# Linear Gravity Inside Solid Sphere Derivation

I am currently taking a dynamics module at university and am revising for a midterm exam.

One of the problems on a past paper was to consider a mass falling through a hole in the Earth (pole to pole). We are to consider the Earth to be a uniform sphere with constant density. The problem which I am stuck on is to show that the force due to gravity inside the Earth is linear with radial distance r.

I did something very similar in an electromagnetism module where I modelled the sphere as being made up of a series of concentric shells. Obviously my current problem is analogous to the electromagnetism one just with gravity.

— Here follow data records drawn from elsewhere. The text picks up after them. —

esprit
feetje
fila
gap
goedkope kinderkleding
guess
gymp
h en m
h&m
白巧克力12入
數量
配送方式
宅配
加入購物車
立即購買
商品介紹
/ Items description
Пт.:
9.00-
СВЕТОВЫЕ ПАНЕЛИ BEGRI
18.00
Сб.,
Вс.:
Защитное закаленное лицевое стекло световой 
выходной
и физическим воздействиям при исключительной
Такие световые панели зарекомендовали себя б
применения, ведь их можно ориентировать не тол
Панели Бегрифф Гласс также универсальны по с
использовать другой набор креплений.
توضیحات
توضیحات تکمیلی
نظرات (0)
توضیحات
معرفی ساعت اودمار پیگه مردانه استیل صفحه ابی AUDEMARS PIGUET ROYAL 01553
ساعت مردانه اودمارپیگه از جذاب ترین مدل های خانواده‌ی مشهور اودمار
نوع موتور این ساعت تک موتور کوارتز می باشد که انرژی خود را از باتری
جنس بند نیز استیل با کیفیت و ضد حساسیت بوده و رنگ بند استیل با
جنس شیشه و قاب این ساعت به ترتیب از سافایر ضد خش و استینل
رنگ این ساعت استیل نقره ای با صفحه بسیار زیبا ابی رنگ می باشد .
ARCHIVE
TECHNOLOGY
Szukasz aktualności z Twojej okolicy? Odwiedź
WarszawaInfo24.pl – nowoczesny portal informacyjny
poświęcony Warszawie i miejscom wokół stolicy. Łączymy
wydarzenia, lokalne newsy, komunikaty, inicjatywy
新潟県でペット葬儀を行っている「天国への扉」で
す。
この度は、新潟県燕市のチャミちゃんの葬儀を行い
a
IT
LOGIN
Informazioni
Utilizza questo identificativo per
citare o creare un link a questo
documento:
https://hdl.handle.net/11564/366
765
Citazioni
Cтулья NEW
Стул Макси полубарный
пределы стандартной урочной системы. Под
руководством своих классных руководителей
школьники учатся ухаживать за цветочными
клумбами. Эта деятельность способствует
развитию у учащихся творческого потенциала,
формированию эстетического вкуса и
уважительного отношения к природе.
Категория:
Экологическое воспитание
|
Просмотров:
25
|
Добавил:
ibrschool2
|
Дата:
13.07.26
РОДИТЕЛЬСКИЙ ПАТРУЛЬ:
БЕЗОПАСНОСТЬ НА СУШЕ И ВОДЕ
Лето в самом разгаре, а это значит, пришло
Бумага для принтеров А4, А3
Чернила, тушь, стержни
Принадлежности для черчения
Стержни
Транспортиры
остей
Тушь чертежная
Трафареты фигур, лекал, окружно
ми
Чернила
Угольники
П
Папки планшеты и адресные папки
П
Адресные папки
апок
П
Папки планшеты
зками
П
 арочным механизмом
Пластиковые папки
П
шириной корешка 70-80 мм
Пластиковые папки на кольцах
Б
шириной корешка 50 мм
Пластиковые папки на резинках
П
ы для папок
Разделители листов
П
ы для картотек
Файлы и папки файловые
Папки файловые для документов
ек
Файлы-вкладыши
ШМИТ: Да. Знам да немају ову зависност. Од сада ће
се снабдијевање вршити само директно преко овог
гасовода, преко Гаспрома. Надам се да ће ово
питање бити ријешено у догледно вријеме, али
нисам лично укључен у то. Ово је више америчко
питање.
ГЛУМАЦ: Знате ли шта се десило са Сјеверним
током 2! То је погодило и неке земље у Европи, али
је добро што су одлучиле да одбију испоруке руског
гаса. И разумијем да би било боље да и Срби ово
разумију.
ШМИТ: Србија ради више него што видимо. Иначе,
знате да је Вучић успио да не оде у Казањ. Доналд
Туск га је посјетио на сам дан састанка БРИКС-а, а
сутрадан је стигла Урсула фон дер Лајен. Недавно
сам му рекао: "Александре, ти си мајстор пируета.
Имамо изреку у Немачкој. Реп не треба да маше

However I can't quite remember how to go about solving the problem.

I've been searching online and all I can find are derivations for the force being zero inside a hollow shell, not a solid sphere. Any help would be much appreciated!

Thanks, Sean.

Gauss's Law for Gravity: $\iint\limits_{\partial V} \overrightarrow{E_G} \cdot d S = - 4 \pi G M$

Do you know Gauss's Theorem for $\vec{E}$ in electrostatics? All the same here for gravity. Apply it, and you'll just work it out.
A very simple derivation which does not require even memorizing the constant factor in Gauss' law is as follows: take a sphere of radius $r < R$, concentric to the gravitating ball and apply Gauss' law. Using symmetry we argue that the field can only be parallel (or anti-parallel) to $\vec r$. Plugging $m(r) \propto r^3$ and $A(r) \propto r^2$ in, we find that $g \propto r$. Using the boundary $g(R) = GM/R^2$, we conclude that $g(r) = GMr/R^3$ inside the ball.